Top of Input for this task

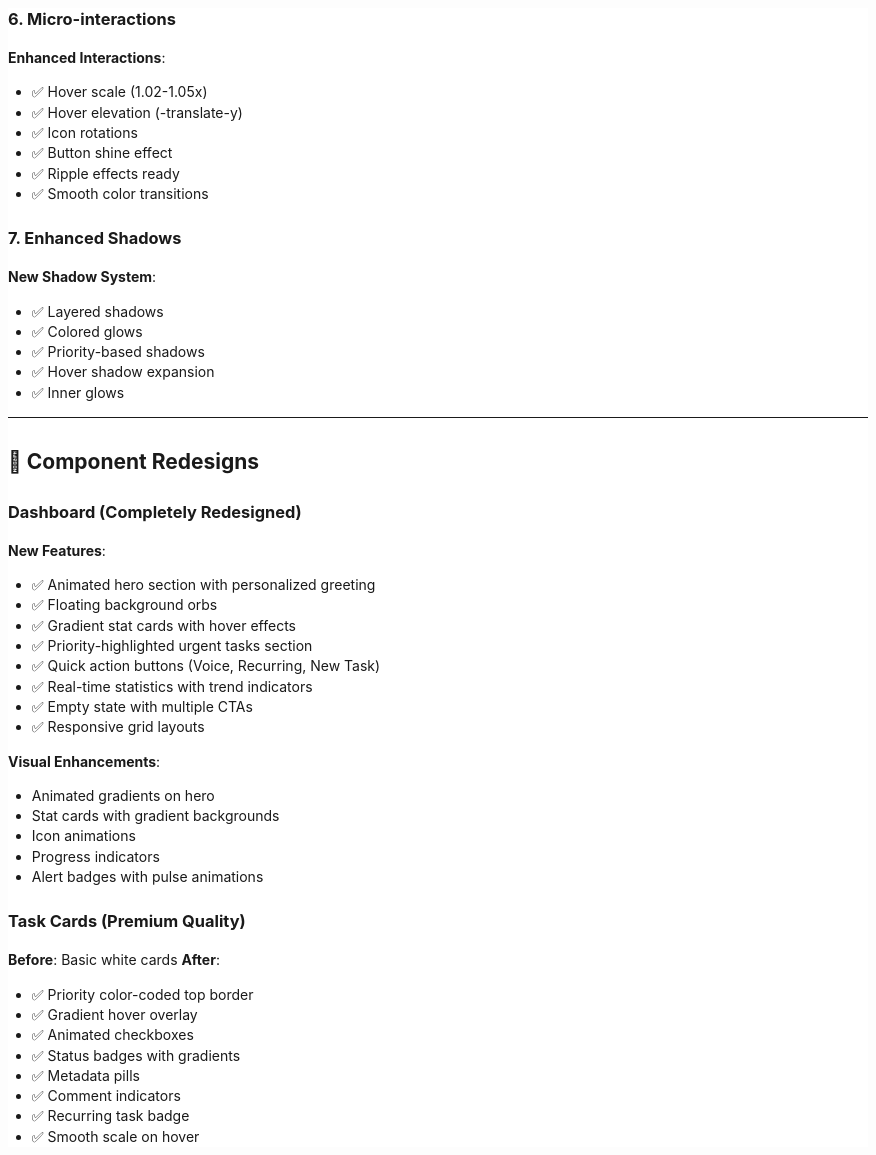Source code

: ### 6. **Micro-interactions**
**Enhanced Interactions**:
- ✅ Hover scale (1.02-1.05x)
- ✅ Hover elevation (-translate-y)
- ✅ Icon rotations
- ✅ Button shine effect
- ✅ Ripple effects ready
- ✅ Smooth color transitions

### 7. **Enhanced Shadows**
**New Shadow System**:
- ✅ Layered shadows
- ✅ Colored glows
- ✅ Priority-based shadows
- ✅ Hover shadow expansion
- ✅ Inner glows

---

## 🎯 Component Redesigns

### Dashboard (Completely Redesigned)
**New Features**:
- ✅ Animated hero section with personalized greeting
- ✅ Floating background orbs
- ✅ Gradient stat cards with hover effects
- ✅ Priority-highlighted urgent tasks section
- ✅ Quick action buttons (Voice, Recurring, New Task)
- ✅ Real-time statistics with trend indicators
- ✅ Empty state with multiple CTAs
- ✅ Responsive grid layouts

**Visual Enhancements**:
- Animated gradients on hero
- Stat cards with gradient backgrounds
- Icon animations
- Progress indicators
- Alert badges with pulse animations

### Task Cards (Premium Quality)
**Before**: Basic white cards
**After**:
- ✅ Priority color-coded top border
- ✅ Gradient hover overlay
- ✅ Animated checkboxes
- ✅ Status badges with gradients
- ✅ Metadata pills
- ✅ Comment indicators
- ✅ Recurring task badge
- ✅ Smooth scale on hover
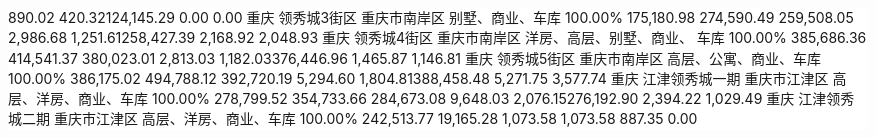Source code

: 890.02
420.32124,145.29
0.00
0.00
重庆
领秀城3街区
重庆市南岸区
别墅、商业、车库
100.00%
175,180.98
274,590.49
259,508.05
2,986.68
1,251.61258,427.39
2,168.92
2,048.93
重庆
领秀城4街区
重庆市南岸区
洋房、高层、别墅、商业、
车库
100.00%
385,686.36
414,541.37
380,023.01
2,813.03
1,182.03376,446.96
1,465.87
1,146.81
重庆
领秀城5街区
重庆市南岸区
高层、公寓、商业、车库
100.00%
386,175.02
494,788.12
392,720.19
5,294.60
1,804.81388,458.48
5,271.75
3,577.74
重庆
江津领秀城一期
重庆市江津区
高层、洋房、商业、车库
100.00%
278,799.52
354,733.66
284,673.08
9,648.03
2,076.15276,192.90
2,394.22
1,029.49
重庆
江津领秀城二期
重庆市江津区
高层、洋房、商业、车库
100.00%
242,513.77
19,165.28
1,073.58
1,073.58
887.35
0.00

Bottom of Input for this task

◆ To do
Every entry in the listing is to be duplicated precisely, except for its pictures.

◆ Written answer
Source code

: ### 6. **Micro-interactions**
**Enhanced Interactions**:
- ✅ Hover scale (1.02-1.05x)
- ✅ Hover elevation (-translate-y)
- ✅ Icon rotations
- ✅ Button shine effect
- ✅ Ripple effects ready
- ✅ Smooth color transitions

### 7. **Enhanced Shadows**
**New Shadow System**:
- ✅ Layered shadows
- ✅ Colored glows
- ✅ Priority-based shadows
- ✅ Hover shadow expansion
- ✅ Inner glows

---

## 🎯 Component Redesigns

### Dashboard (Completely Redesigned)
**New Features**:
- ✅ Animated hero section with personalized greeting
- ✅ Floating background orbs
- ✅ Gradient stat cards with hover effects
- ✅ Priority-highlighted urgent tasks section
- ✅ Quick action buttons (Voice, Recurring, New Task)
- ✅ Real-time statistics with trend indicators
- ✅ Empty state with multiple CTAs
- ✅ Responsive grid layouts

**Visual Enhancements**:
- Animated gradients on hero
- Stat cards with gradient backgrounds
- Icon animations
- Progress indicators
- Alert badges with pulse animations

### Task Cards (Premium Quality)
**Before**: Basic white cards
**After**:
- ✅ Priority color-coded top border
- ✅ Gradient hover overlay
- ✅ Animated checkboxes
- ✅ Status badges with gradients
- ✅ Metadata pills
- ✅ Comment indicators
- ✅ Recurring task badge
- ✅ Smooth scale on hover
Source code

: 890.02
420.32124,145.29
0.00
0.00
重庆
领秀城3街区
重庆市南岸区
别墅、商业、车库
100.00%
175,180.98
274,590.49
259,508.05
2,986.68
1,251.61258,427.39
2,168.92
2,048.93
重庆
领秀城4街区
重庆市南岸区
洋房、高层、别墅、商业、
车库
100.00%
385,686.36
414,541.37
380,023.01
2,813.03
1,182.03376,446.96
1,465.87
1,146.81
重庆
领秀城5街区
重庆市南岸区
高层、公寓、商业、车库
100.00%
386,175.02
494,788.12
392,720.19
5,294.60
1,804.81388,458.48
5,271.75
3,577.74
重庆
江津领秀城一期
重庆市江津区
高层、洋房、商业、车库
100.00%
278,799.52
354,733.66
284,673.08
9,648.03
2,076.15276,192.90
2,394.22
1,029.49
重庆
江津领秀城二期
重庆市江津区
高层、洋房、商业、车库
100.00%
242,513.77
19,165.28
1,073.58
1,073.58
887.35
0.00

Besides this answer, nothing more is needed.